C’est le dilemme du moment. D’un côté, le tourisme a permis «la création d’un commun culturel de la population mondiale grâce à la rencontre. […] Rencontre de l’autre, acceptation de ses différences, création d’un habitus commun, tout cela est contenu dans le voyage.» Le voyage est donc au cœur de ce qui constitue aujourd’hui notre humanité. D’un autre côté, «peut-on encore voyager si l’on veut préserver la planète?». Les termes du débat sont ainsi posés par le sociologue Jean Viard et le directeur de l’Observatoire des médias de la Fondation Jean-Jaurès, David Medioni, dans L’ An zéro du tourisme (1).
(1) L’ An zéro du tourisme. Penser l’avenir après la Grande Pandémie, par Jean Viard et David Medioni, L’ aube, 168 p.
Les auteurs jugent que l’après-crise sanitaire est un moment opportun pour réinventer une autre façon de voyager. Est-ce réaliste? La première saison touristique post-Covid, qui a renoué avec les standards de celles d’avant, tendrait à l’infirmer.
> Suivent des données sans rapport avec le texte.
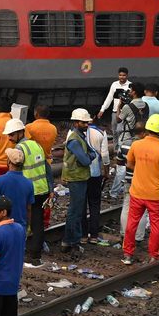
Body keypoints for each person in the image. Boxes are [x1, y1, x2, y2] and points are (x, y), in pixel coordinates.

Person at [122, 114, 159, 265]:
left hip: (137, 191)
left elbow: (129, 165)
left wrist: (142, 169)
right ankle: (154, 255)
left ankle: (127, 254)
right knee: (156, 225)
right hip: (155, 194)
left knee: (132, 223)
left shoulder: (136, 145)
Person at [15, 119, 53, 266]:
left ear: (19, 133)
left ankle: (25, 251)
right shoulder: (36, 145)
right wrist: (50, 188)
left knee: (23, 220)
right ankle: (35, 254)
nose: (9, 138)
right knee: (37, 222)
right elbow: (47, 168)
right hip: (41, 189)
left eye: (11, 135)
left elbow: (16, 170)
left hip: (28, 190)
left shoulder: (20, 148)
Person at [61, 109, 96, 254]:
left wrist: (90, 155)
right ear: (75, 123)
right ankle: (71, 241)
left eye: (87, 122)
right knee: (75, 211)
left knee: (76, 210)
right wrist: (90, 156)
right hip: (76, 178)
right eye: (83, 122)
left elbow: (92, 153)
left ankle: (69, 241)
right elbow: (86, 159)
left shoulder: (80, 136)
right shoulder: (75, 140)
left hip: (79, 177)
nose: (86, 124)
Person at [112, 83, 148, 199]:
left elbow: (118, 120)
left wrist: (119, 107)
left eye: (131, 90)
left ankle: (115, 192)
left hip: (127, 139)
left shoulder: (128, 107)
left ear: (134, 92)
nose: (130, 92)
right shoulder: (146, 105)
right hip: (141, 138)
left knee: (122, 166)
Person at [0, 145, 34, 231]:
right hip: (21, 226)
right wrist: (28, 225)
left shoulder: (0, 180)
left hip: (2, 225)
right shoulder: (29, 183)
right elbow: (29, 208)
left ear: (9, 161)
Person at [82, 119, 111, 246]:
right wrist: (106, 171)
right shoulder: (101, 132)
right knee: (94, 204)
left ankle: (83, 235)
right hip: (95, 174)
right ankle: (93, 235)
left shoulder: (74, 132)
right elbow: (105, 155)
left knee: (82, 204)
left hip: (81, 175)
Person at [96, 67, 131, 131]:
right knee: (114, 131)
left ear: (127, 75)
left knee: (120, 130)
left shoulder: (130, 85)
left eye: (124, 75)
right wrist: (102, 109)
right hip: (115, 111)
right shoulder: (114, 84)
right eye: (120, 75)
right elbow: (109, 98)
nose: (122, 77)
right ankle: (115, 141)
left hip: (124, 111)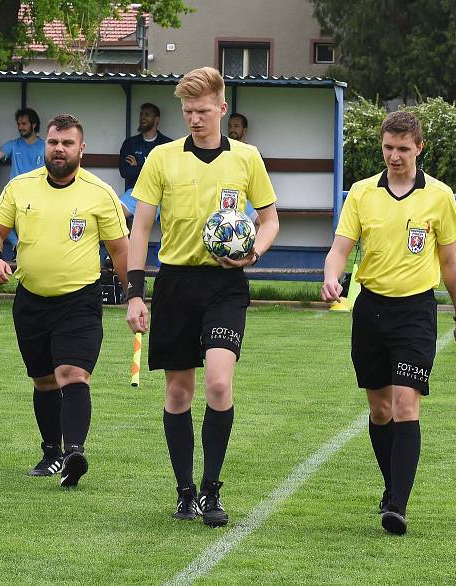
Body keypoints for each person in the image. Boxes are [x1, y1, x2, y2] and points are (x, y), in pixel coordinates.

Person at [125, 67, 280, 527]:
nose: (194, 118)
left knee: (217, 383)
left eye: (203, 110)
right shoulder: (163, 159)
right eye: (188, 111)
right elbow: (141, 227)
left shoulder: (247, 158)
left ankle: (212, 490)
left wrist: (254, 250)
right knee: (178, 390)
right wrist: (136, 293)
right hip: (175, 283)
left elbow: (270, 220)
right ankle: (185, 491)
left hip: (225, 285)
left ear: (222, 108)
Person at [320, 111, 456, 535]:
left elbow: (449, 262)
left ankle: (398, 507)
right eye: (388, 147)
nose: (394, 156)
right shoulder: (362, 193)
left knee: (407, 403)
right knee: (381, 408)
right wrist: (331, 276)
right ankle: (392, 488)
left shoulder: (440, 196)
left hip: (415, 314)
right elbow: (340, 248)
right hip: (369, 310)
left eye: (403, 148)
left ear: (419, 148)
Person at [0, 113, 129, 488]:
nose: (58, 149)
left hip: (79, 301)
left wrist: (136, 297)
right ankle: (51, 453)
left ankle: (74, 452)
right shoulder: (20, 187)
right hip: (30, 301)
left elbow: (121, 251)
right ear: (45, 145)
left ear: (81, 148)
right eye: (53, 142)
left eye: (66, 143)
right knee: (44, 380)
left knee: (73, 375)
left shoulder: (100, 193)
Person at [0, 108, 45, 251]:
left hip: (38, 194)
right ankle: (17, 246)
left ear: (33, 125)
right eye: (18, 124)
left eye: (24, 124)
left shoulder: (45, 146)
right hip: (16, 193)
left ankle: (27, 250)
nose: (20, 127)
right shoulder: (13, 144)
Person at [118, 103, 171, 220]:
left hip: (162, 195)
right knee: (114, 214)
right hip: (136, 192)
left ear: (157, 119)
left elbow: (168, 175)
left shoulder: (167, 145)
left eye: (147, 114)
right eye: (141, 114)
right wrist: (152, 169)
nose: (143, 117)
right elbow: (125, 172)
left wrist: (138, 167)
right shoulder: (130, 143)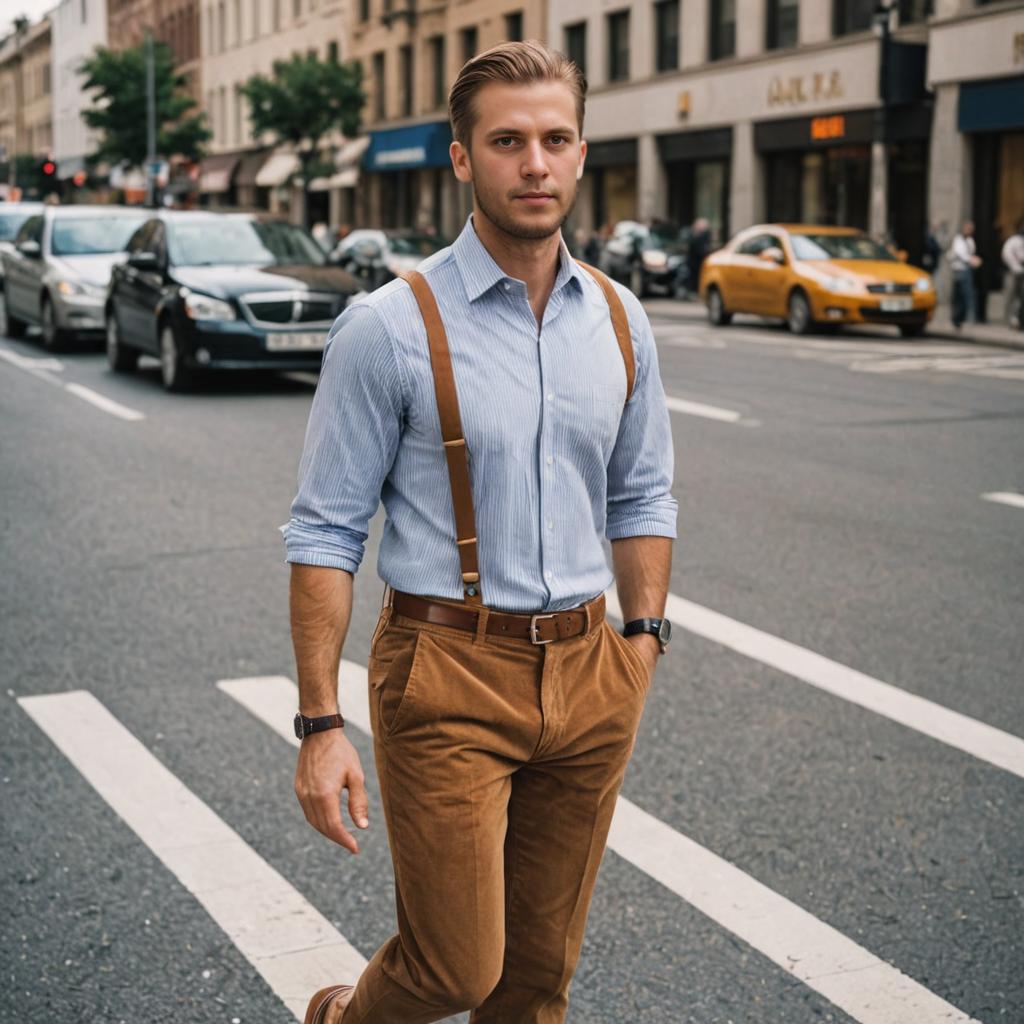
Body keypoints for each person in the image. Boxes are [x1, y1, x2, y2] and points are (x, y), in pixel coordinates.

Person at [283, 40, 677, 1024]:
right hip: (446, 665)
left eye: (554, 139)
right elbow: (325, 531)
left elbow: (642, 495)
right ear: (462, 159)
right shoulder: (387, 326)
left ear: (582, 153)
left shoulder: (621, 321)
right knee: (455, 966)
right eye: (506, 141)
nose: (534, 163)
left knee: (536, 980)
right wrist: (321, 724)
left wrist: (641, 641)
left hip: (591, 667)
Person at [948, 220, 982, 330]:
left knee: (965, 295)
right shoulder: (958, 240)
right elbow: (961, 254)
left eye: (971, 229)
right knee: (960, 295)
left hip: (967, 270)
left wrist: (973, 260)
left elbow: (970, 253)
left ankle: (962, 318)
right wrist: (972, 260)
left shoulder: (970, 241)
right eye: (968, 228)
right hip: (959, 270)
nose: (969, 231)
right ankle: (957, 319)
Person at [1000, 220, 1024, 330]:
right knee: (1010, 296)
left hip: (1020, 273)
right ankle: (1008, 320)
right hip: (1013, 272)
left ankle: (1016, 320)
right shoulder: (1014, 240)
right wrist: (1014, 266)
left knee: (1019, 298)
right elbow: (1006, 254)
Jean Viard et David Medioni sont bien conscients que «l’enjeu est de réinventer sans détruire», le secteur du tourisme étant devenu économiquement crucial pour de nombreux pays et populations. Aussi prônent-ils des solutions mesurées comme une certaine réglementation des vols low cost, la sanctuarisation de certains lieux et, surtout, l’usage de la régulation numérique comme outil de gestion. «Le problème du tourisme, jusqu’à aujourd’hui, c’est qu’il est toujours et uniquement envisagé comme un flux», analysent les auteurs. Ils plaident donc avec insistance pour l’avènement d’une «politique culturelle du tourisme», nationale, européenne, voire mondiale. «Tant que le tourisme restera envisagé comme la gestion d’un flux qu’il faut accroître à tout prix, alors il abîmera la planète… et sera voué à finalement disparaître.»